People able to taste fat likely to remain slim

Monday, March 8, 2010

SYDNEY - People who have the ability to taste fat are likely to remain slim as they tend to eat less fatty food, a new study says.

Deakin University (DU) researcher Russell Keast and doctoral student Jessica Stewart, working with colleagues at the University of Adelaide, CSIRO and Massey University (New Zealand), have found that humans can detect a sixth taste - fat.

Our findings are based on previous research in the United States that used animal models to discover fat taste, Keast said.

We know that the human tongue can detect five tastes - sweet, salt, sour, bitter and umami (a taste for identifying protein rich foods). Through our study we can conclude that humans have a sixth taste - fat.

The research team developed a screening procedure to test the ability of people to taste a range of fatty acids commonly found in foods.

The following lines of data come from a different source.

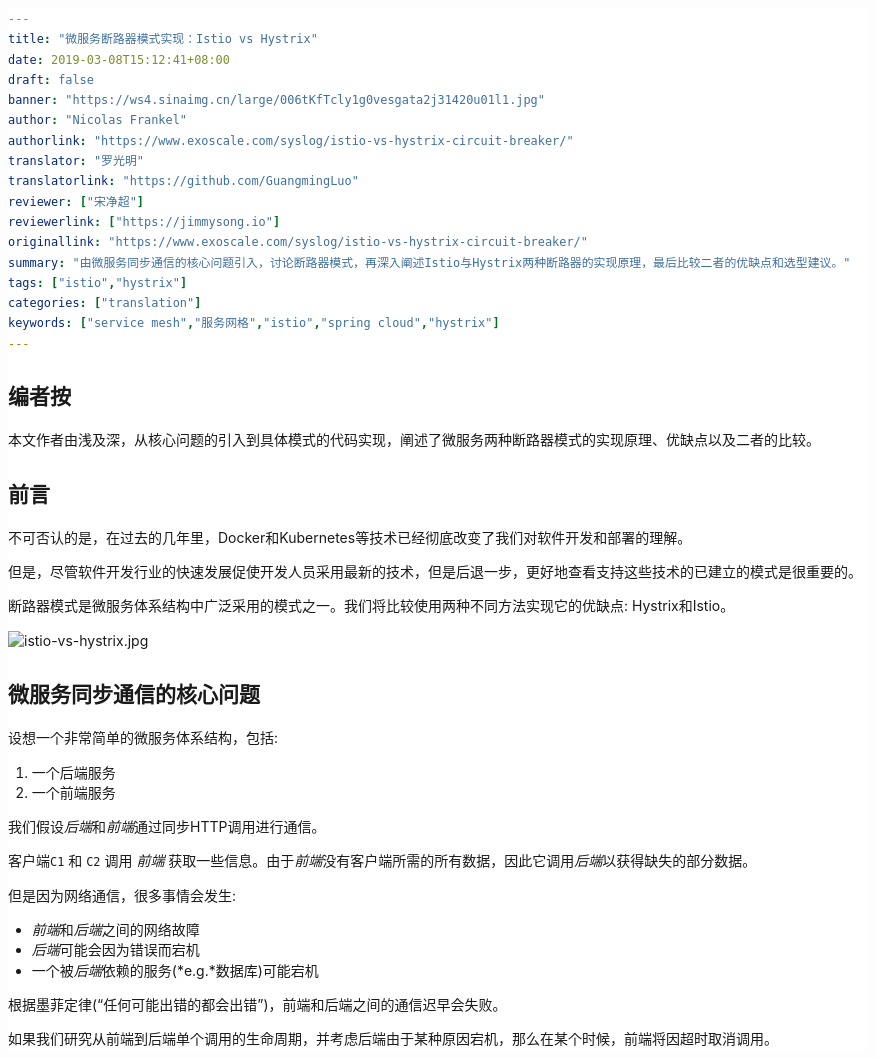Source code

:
 ```yaml
---
title: "微服务断路器模式实现：Istio vs Hystrix"
date: 2019-03-08T15:12:41+08:00
draft: false
banner: "https://ws4.sinaimg.cn/large/006tKfTcly1g0vesgata2j31420u01l1.jpg"
author: "Nicolas Frankel"
authorlink: "https://www.exoscale.com/syslog/istio-vs-hystrix-circuit-breaker/"
translator: "罗光明"
translatorlink: "https://github.com/GuangmingLuo"
reviewer: ["宋净超"]
reviewerlink: ["https://jimmysong.io"]
originallink: "https://www.exoscale.com/syslog/istio-vs-hystrix-circuit-breaker/"
summary: "由微服务同步通信的核心问题引入，讨论断路器模式，再深入阐述Istio与Hystrix两种断路器的实现原理，最后比较二者的优缺点和选型建议。"
tags: ["istio","hystrix"]
categories: ["translation"]
keywords: ["service mesh","服务网格","istio","spring cloud","hystrix"]
---
```


## 编者按

本文作者由浅及深，从核心问题的引入到具体模式的代码实现，阐述了微服务两种断路器模式的实现原理、优缺点以及二者的比较。

## 前言

不可否认的是，在过去的几年里，Docker和Kubernetes等技术已经彻底改变了我们对软件开发和部署的理解。

但是，尽管软件开发行业的快速发展促使开发人员采用最新的技术，但是后退一步，更好地查看支持这些技术的已建立的模式是很重要的。

断路器模式是微服务体系结构中广泛采用的模式之一。我们将比较使用两种不同方法实现它的优缺点: Hystrix和Istio。

![istio-vs-hystrix.jpg](https://ws1.sinaimg.cn/large/bf8f1836ly1g0vdlvuhijj20xc0hggnu.jpg)

## 微服务同步通信的核心问题

设想一个非常简单的微服务体系结构，包括:

1. 一个后端服务
2. 一个前端服务

我们假设*后端*和*前端*通过同步HTTP调用进行通信。

客户端`C1` 和 `C2` 调用 *前端* 获取一些信息。由于*前端*没有客户端所需的所有数据，因此它调用*后端*以获得缺失的部分数据。

但是因为网络通信，很多事情会发生:

- *前端*和*后端*之间的网络故障
- *后端*可能会因为错误而宕机
- 一个被*后端*依赖的服务(*e.g.*数据库)可能宕机

根据墨菲定律(“任何可能出错的都会出错”)，前端和后端之间的通信迟早会失败。

如果我们研究从前端到后端单个调用的生命周期，并考虑后端由于某种原因宕机，那么在某个时候，前端将因超时取消调用。
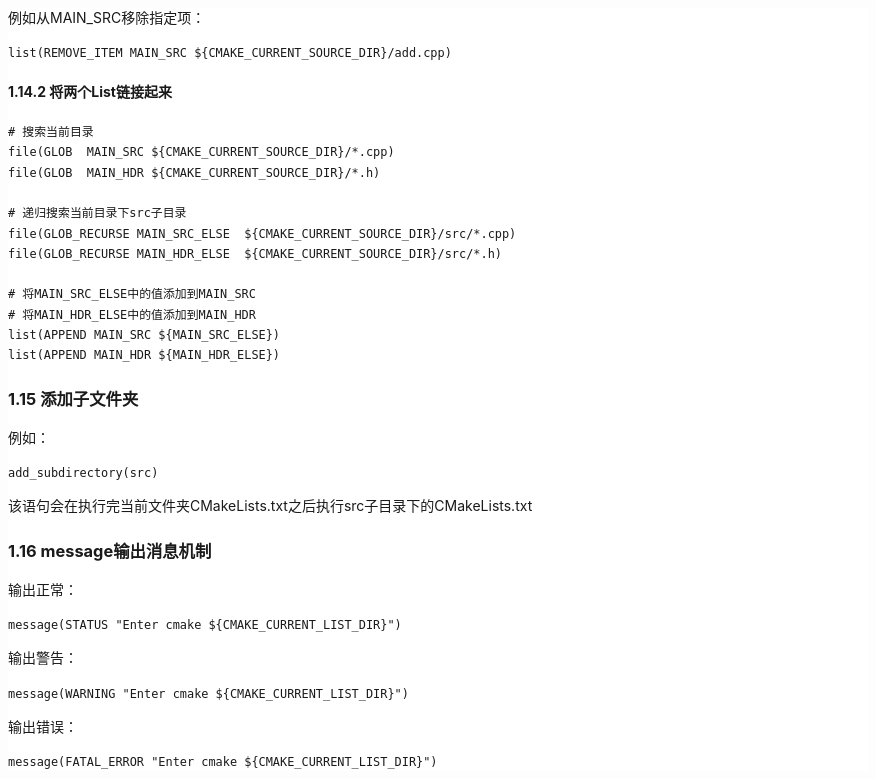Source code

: 例如从MAIN_SRC移除指定项：

```
list(REMOVE_ITEM MAIN_SRC ${CMAKE_CURRENT_SOURCE_DIR}/add.cpp)
```



#### 1.14.2 将两个List链接起来

```
# 搜索当前目录
file(GLOB  MAIN_SRC ${CMAKE_CURRENT_SOURCE_DIR}/*.cpp)
file(GLOB  MAIN_HDR ${CMAKE_CURRENT_SOURCE_DIR}/*.h)

# 递归搜索当前目录下src子目录
file(GLOB_RECURSE MAIN_SRC_ELSE  ${CMAKE_CURRENT_SOURCE_DIR}/src/*.cpp)
file(GLOB_RECURSE MAIN_HDR_ELSE  ${CMAKE_CURRENT_SOURCE_DIR}/src/*.h)

# 将MAIN_SRC_ELSE中的值添加到MAIN_SRC 
# 将MAIN_HDR_ELSE中的值添加到MAIN_HDR 
list(APPEND MAIN_SRC ${MAIN_SRC_ELSE})
list(APPEND MAIN_HDR ${MAIN_HDR_ELSE})
```



### 1.15 添加子文件夹

例如：

```
add_subdirectory(src)
```



该语句会在执行完当前文件夹CMakeLists.txt之后执行src子目录下的CMakeLists.txt



### 1.16 message输出消息机制

输出正常：

```
message(STATUS "Enter cmake ${CMAKE_CURRENT_LIST_DIR}")
```



输出警告：

```
message(WARNING "Enter cmake ${CMAKE_CURRENT_LIST_DIR}")
```



输出错误：

```
message(FATAL_ERROR "Enter cmake ${CMAKE_CURRENT_LIST_DIR}")
```
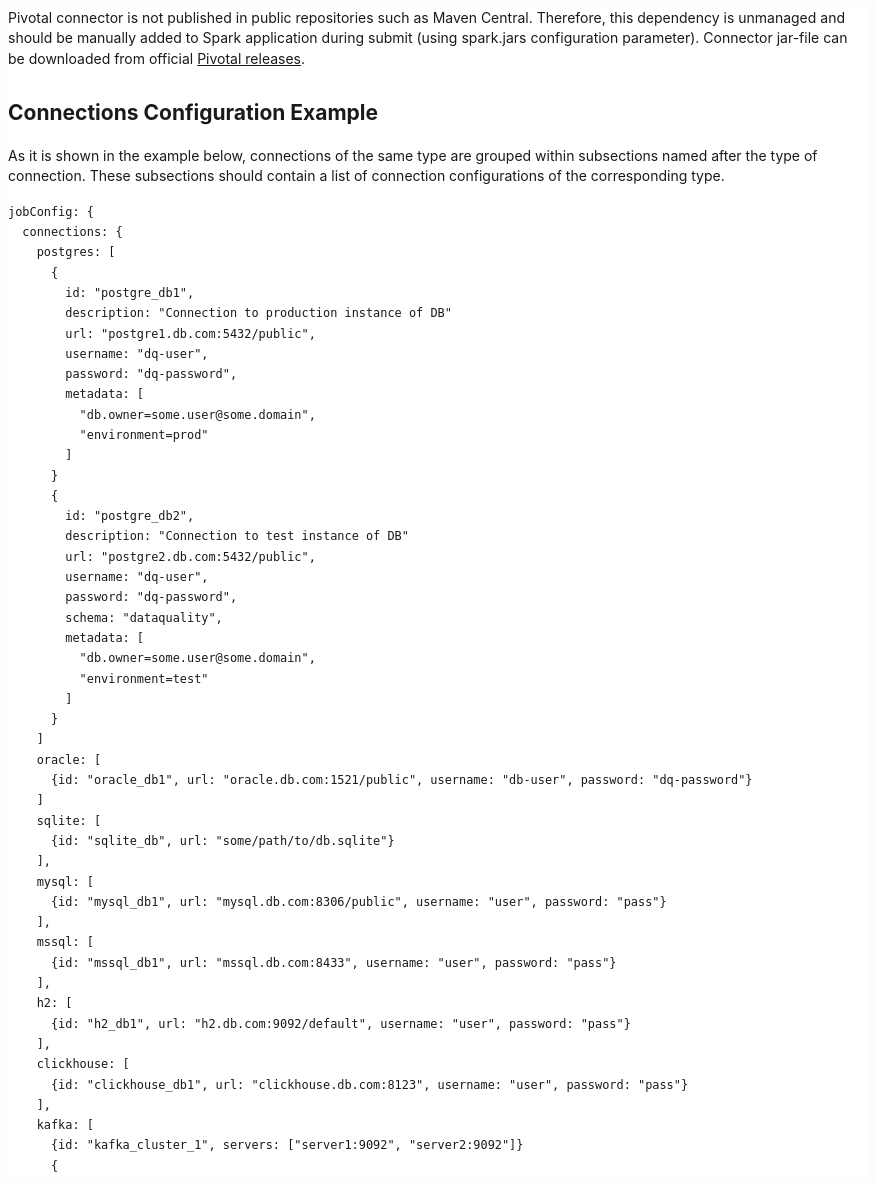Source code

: Pivotal connector is not published in public repositories such as Maven Central. Therefore, this dependency is 
unmanaged and should be manually added to Spark application during submit (using spark.jars configuration parameter). 
Connector jar-file can be downloaded from official [Pivotal releases](https://network.pivotal.io/products/vmware-greenplum#/releases/1427678/file_groups/17497).

## Connections Configuration Example

As it is shown in the example below, connections of the same type are grouped within subsections named after the type
of connection. These subsections should contain a list of connection configurations of the corresponding type.

```hocon
jobConfig: {
  connections: {
    postgres: [
      {
        id: "postgre_db1",
        description: "Connection to production instance of DB"
        url: "postgre1.db.com:5432/public", 
        username: "dq-user", 
        password: "dq-password",
        metadata: [
          "db.owner=some.user@some.domain",
          "environment=prod"
        ]
      }
      {
        id: "postgre_db2",
        description: "Connection to test instance of DB"
        url: "postgre2.db.com:5432/public",
        username: "dq-user",
        password: "dq-password",
        schema: "dataquality",
        metadata: [
          "db.owner=some.user@some.domain",
          "environment=test"
        ]
      }
    ]
    oracle: [
      {id: "oracle_db1", url: "oracle.db.com:1521/public", username: "db-user", password: "dq-password"}
    ]
    sqlite: [
      {id: "sqlite_db", url: "some/path/to/db.sqlite"}
    ],
    mysql: [
      {id: "mysql_db1", url: "mysql.db.com:8306/public", username: "user", password: "pass"}
    ],
    mssql: [
      {id: "mssql_db1", url: "mssql.db.com:8433", username: "user", password: "pass"}
    ],
    h2: [
      {id: "h2_db1", url: "h2.db.com:9092/default", username: "user", password: "pass"}
    ],
    clickhouse: [
      {id: "clickhouse_db1", url: "clickhouse.db.com:8123", username: "user", password: "pass"}
    ],
    kafka: [
      {id: "kafka_cluster_1", servers: ["server1:9092", "server2:9092"]}
      {
```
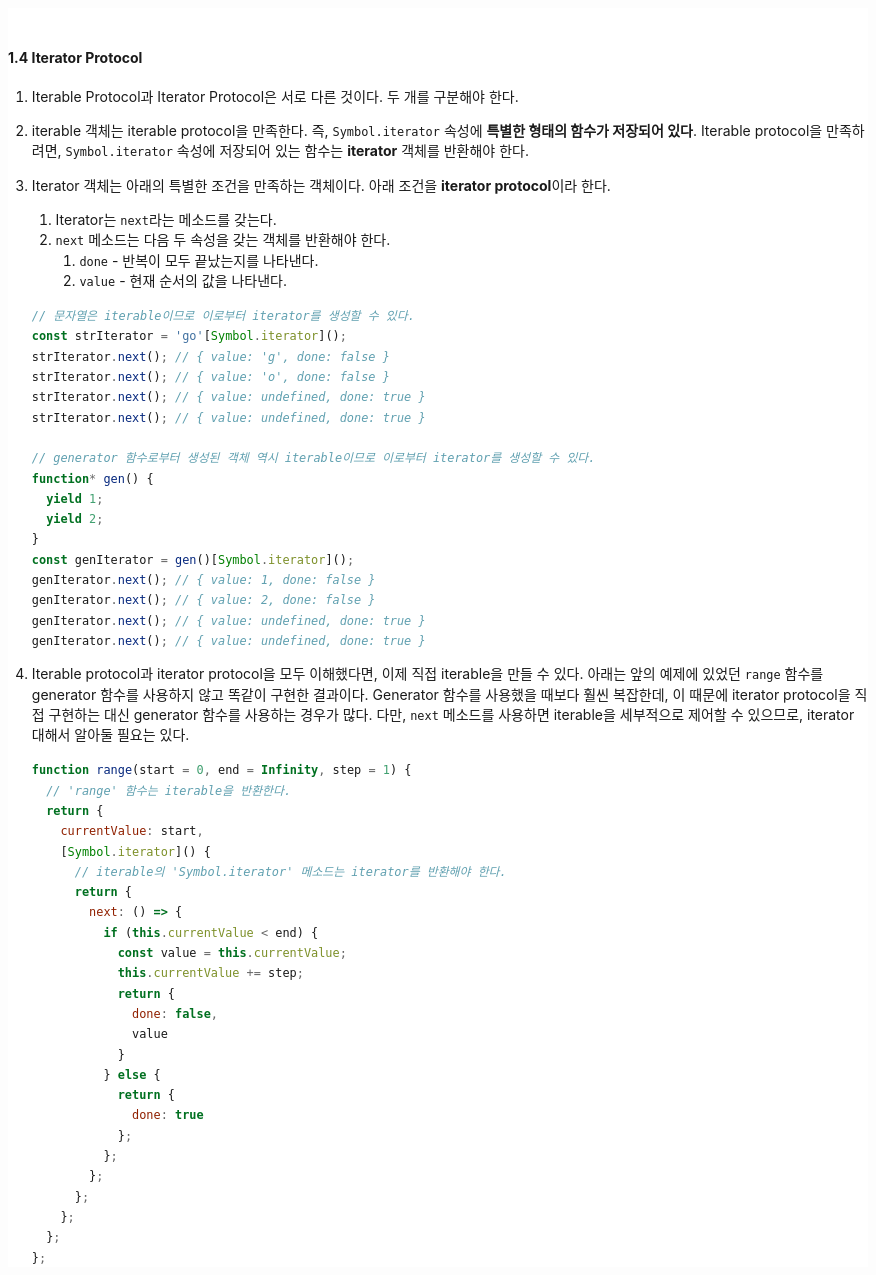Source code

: <br />

#### 1.4 Iterator Protocol

1. Iterable Protocol과 Iterator Protocol은 서로 다른 것이다. 두 개를 구분해야 한다.

2. iterable 객체는 iterable protocol을 만족한다. 즉, `Symbol.iterator` 속성에 **특별한 형태의 함수가 저장되어 있다**. Iterable protocol을 만족하려면, `Symbol.iterator` 속성에 저장되어 있는 함수는 **iterator** 객체를 반환해야 한다.

3. Iterator 객체는 아래의 특별한 조건을 만족하는 객체이다. 아래 조건을 **iterator protocol**이라 한다.

   1. Iterator는 `next`라는 메소드를 갖는다.
   2. `next` 메소드는 다음 두 속성을 갖는 객체를 반환해야 한다.
      1. `done` - 반복이 모두 끝났는지를 나타낸다.
      2. `value` - 현재 순서의 값을 나타낸다.

   ```javascript
   // 문자열은 iterable이므로 이로부터 iterator를 생성할 수 있다.
   const strIterator = 'go'[Symbol.iterator]();
   strIterator.next(); // { value: 'g', done: false }
   strIterator.next(); // { value: 'o', done: false }
   strIterator.next(); // { value: undefined, done: true }
   strIterator.next(); // { value: undefined, done: true }

   // generator 함수로부터 생성된 객체 역시 iterable이므로 이로부터 iterator를 생성할 수 있다.
   function* gen() {
     yield 1;
     yield 2;
   }
   const genIterator = gen()[Symbol.iterator]();
   genIterator.next(); // { value: 1, done: false }
   genIterator.next(); // { value: 2, done: false }
   genIterator.next(); // { value: undefined, done: true }
   genIterator.next(); // { value: undefined, done: true }
   ```

4. Iterable protocol과 iterator protocol을 모두 이해했다면, 이제 직접 iterable을 만들 수 있다. 아래는 앞의 예제에 있었던 `range` 함수를 generator 함수를 사용하지 않고 똑같이 구현한 결과이다. Generator 함수를 사용했을 때보다 훨씬 복잡한데, 이 때문에 iterator protocol을 직접 구현하는 대신 generator 함수를 사용하는 경우가 많다. 다만, `next` 메소드를 사용하면 iterable을 세부적으로 제어할 수 있으므로, iterator 대해서 알아둘 필요는 있다.

   ```javascript
   function range(start = 0, end = Infinity, step = 1) {
     // 'range' 함수는 iterable을 반환한다.
     return {
       currentValue: start,
       [Symbol.iterator]() {
         // iterable의 'Symbol.iterator' 메소드는 iterator를 반환해야 한다.
         return {
           next: () => {
             if (this.currentValue < end) {
               const value = this.currentValue;
               this.currentValue += step;
               return {
                 done: false,
                 value
               }
             } else {
               return {
                 done: true
               };
             };
           };
         };
       };
     };
   };
   ```
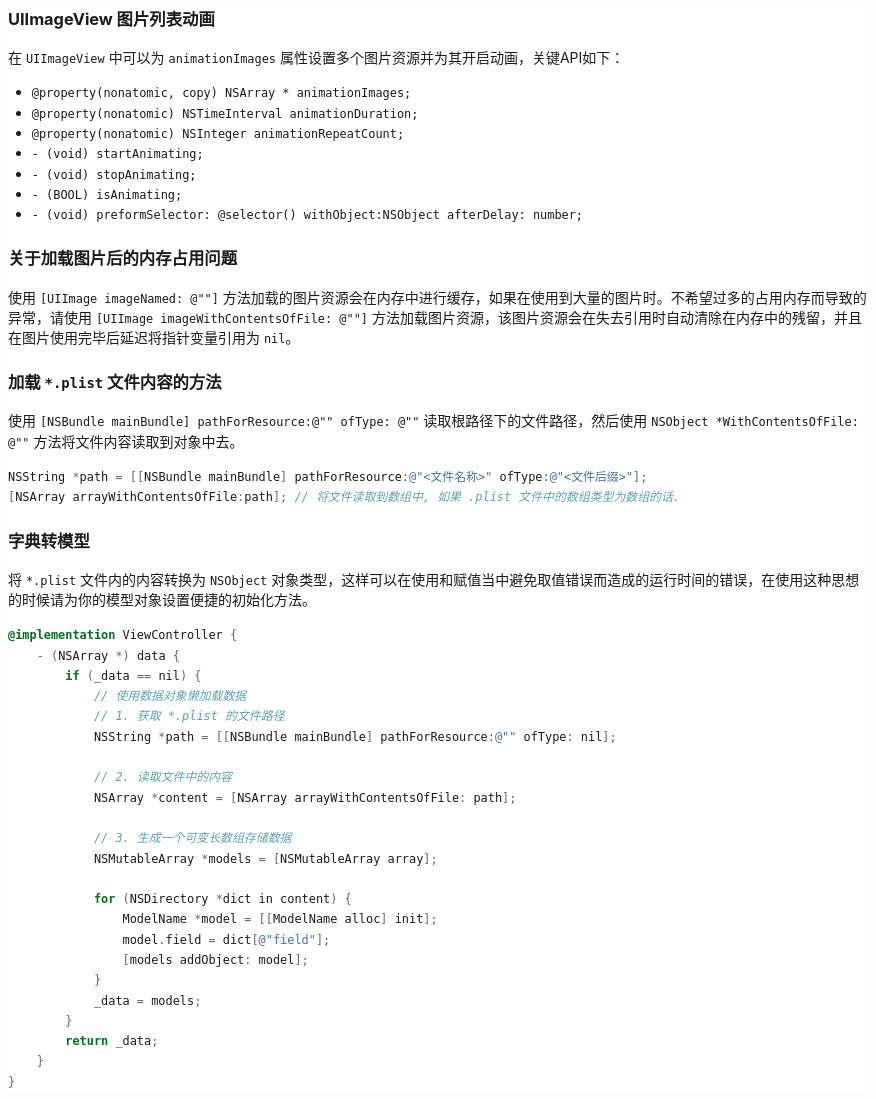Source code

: ### UIImageView 图片列表动画

在 `UIImageView` 中可以为 `animationImages` 属性设置多个图片资源并为其开启动画，关键API如下：

- `@property(nonatomic, copy) NSArray * animationImages;`
- `@property(nonatomic) NSTimeInterval animationDuration;`
- `@property(nonatomic) NSInteger animationRepeatCount;`
- `- (void) startAnimating;`
- `- (void) stopAnimating;`
- `- (BOOL) isAnimating;`
- `- (void) preformSelector: @selector() withObject:NSObject afterDelay: number;`

### 关于加载图片后的内存占用问题

使用 `[UIImage imageNamed: @""]` 方法加载的图片资源会在内存中进行缓存，如果在使用到大量的图片时。不希望过多的占用内存而导致的异常，请使用 `[UIImage imageWithContentsOfFile: @""]` 方法加载图片资源，该图片资源会在失去引用时自动清除在内存中的残留，并且在图片使用完毕后延迟将指针变量引用为 `nil`。

### 加载 `*.plist` 文件内容的方法

使用 `[NSBundle mainBundle] pathForResource:@"" ofType: @""` 读取根路径下的文件路径，然后使用 `NSObject *WithContentsOfFile: @""` 方法将文件内容读取到对象中去。

```objective-c
NSString *path = [[NSBundle mainBundle] pathForResource:@"<文件名称>" ofType:@"<文件后缀>"];
[NSArray arrayWithContentsOfFile:path]; // 将文件读取到数组中, 如果 .plist 文件中的数组类型为数组的话.
```

### 字典转模型

将 `*.plist` 文件内的内容转换为 `NSObject` 对象类型，这样可以在使用和赋值当中避免取值错误而造成的运行时间的错误，在使用这种思想的时候请为你的模型对象设置便捷的初始化方法。

```objective-c
@implementation ViewController {
    - (NSArray *) data {
        if (_data == nil) {
            // 使用数据对象懒加载数据
            // 1. 获取 *.plist 的文件路径
            NSString *path = [[NSBundle mainBundle] pathForResource:@"" ofType: nil];
            
            // 2. 读取文件中的内容
            NSArray *content = [NSArray arrayWithContentsOfFile: path];
            
            // 3. 生成一个可变长数组存储数据
            NSMutableArray *models = [NSMutableArray array];
            
            for (NSDirectory *dict in content) {
                ModelName *model = [[ModelName alloc] init];
                model.field = dict[@"field"];
                [models addObject: model];
            }
            _data = models;
        }
        return _data;
    }
}
```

They found that people have a taste threshold for fat and that these thresholds vary from person to person; some people have a high sensitivity to the taste while others do not.

Interestingly, we also found that those with a high sensitivity to the taste of fat consumed less fatty foods and had lower body mass index (BMIs, height to weight ratio) than those with lower sensitivity, Keast said.

With fats being easily accessible and commonly consumed in diets today, this suggests that our taste system may become desensitised to the taste of fat over time, leaving some people more susceptible to overeating fatty foods,” says a DU release.

These results are published in the latest issue of the British Journal of Nutrition.